Long term lease on apartments is also an option.

Climate

Tropical; always hot, humid. During the months of June to September, the climate is a little cooler (20-25°C).

Terrain

Narrow coastal plain; hilly interior; savanna in east and south. Highest point is Mont Iboundji at 1,575 metres.

History

The earliest inhabitants of the area were Pygmy peoples. They were largely replaced and absorbed by Bantu tribes as they migrated.

In the 15th century, the first Europeans arrived. The nation's present name originates from "Gabão", Portuguese for "cloak", which is roughly the shape of the estuary of the Komo River close to the capital of Libreville. French explorer Pierre Savorgnan de Brazza led his first mission to the Gabon-Congo area in 1875. He founded the town of Franceville, and was later colonial governor. Several Bantu groups lived in the area that is now Gabon when France officially occupied it in 1885.

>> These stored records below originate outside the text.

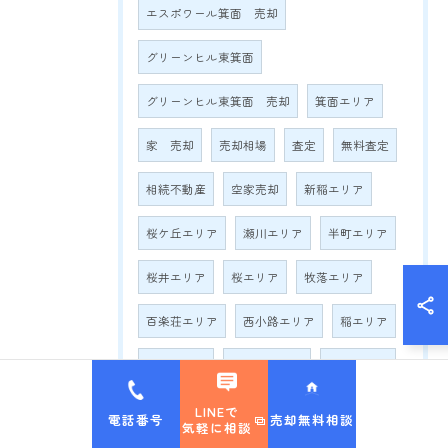
エスポワール箕面 売却
グリーンヒル東箕面
グリーンヒル東箕面 売却
箕面エリア
家 売却
売却相場
査定
無料査定
相続不動産
空家売却
新稲エリア
桜ケ丘エリア
瀬川エリア
半町エリア
桜井エリア
桜エリア
牧落エリア
百楽荘エリア
西小路エリア
稲エリア
萱野エリア
如意谷エリア
船場エリア
白島エリア
西宿エリア
今宮エリア
LINEで
電話番号
売却無料相談
気軽に相談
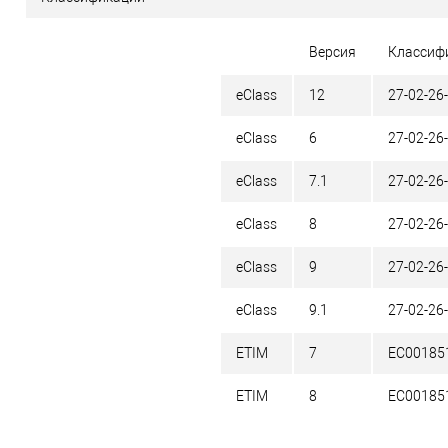
Версия
Классиф
eClass
12
27-02-26
eClass
6
27-02-26
eClass
7.1
27-02-26
eClass
8
27-02-26
eClass
9
27-02-26
eClass
9.1
27-02-26
ETIM
7
EC00185
ETIM
8
EC00185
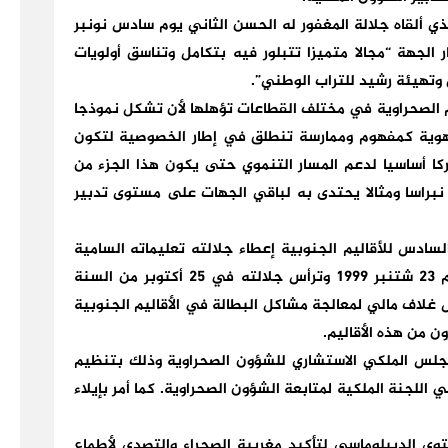
 ألقاه جلالة المغفور له الحسن الثاني يوم سادس نونبر
ار الجهة “مجالا متميزا تتبلور فيه بتكامل وتناسق أولويات
وتهيئة رشيد للتراب الوطني”.
ليم الصحراوية في مختلف القطاعات تؤهلها لأن تشكل نموذجا
لجهوية كمفهوم وممارسة تنطلق في إطار الخصوصية لتكون
كا أساسيا لدعم المسار التنموي حتى يكون هذا الجزء من
نبراسا ومثالا يحتدى به لباقي الجهات على مستوى تدبير
السادس للأقاليم الجنوبية إعطاء جلالته تعليماته السامية
بإنشاء لجنة ملكية لمتابعة الشؤون الصحراوية يوم 23 شتنبر 1999 وترأس جلالته في 25 أكتوبر من السنة
 غلاف مالي لمعالجة مشاكل البطالة في الأقاليم الجنوبية
ن من هذه الأقاليم.
مجلس الملكي الاستشاري للشؤون الصحراوية وذلك بتنظيم
اللجنة الملكية لمتابعة الشؤون الصحراوية. كما أمر بإيلاء
 الديبلوماسي لتأكيد مغربية الصحراء والتصدي لأطماع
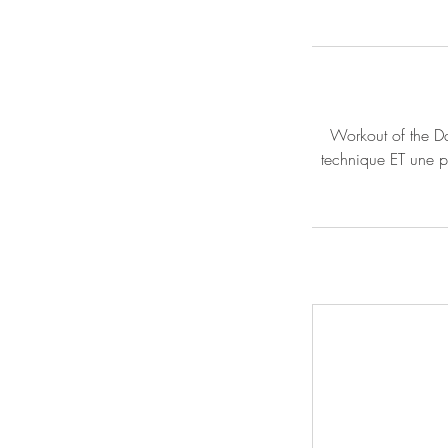
Workout of the Day
technique ET une p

In 1910, Gabon became one of the four territories of French Equatorial Africa, a federation that survived until 1959. These territories became independent on August 17, 1960.

Since independence, Gabon has been one of the more stable African. Autocratic President Omar Bongo was in power from 1967 until his death in 2009. Gabon introduced a multiparty system and a new constitution in the early 1990s that allowed for a more transparent electoral process and for reforms of governmental institutions. A small population, abundant natural resources, and considerable foreign support have helped make Gabon one of the more prosperous sub-Saharan African countries. Despite being made up of more than 40 ethnic groups, Gabon has escaped the strife afflicting other West African states.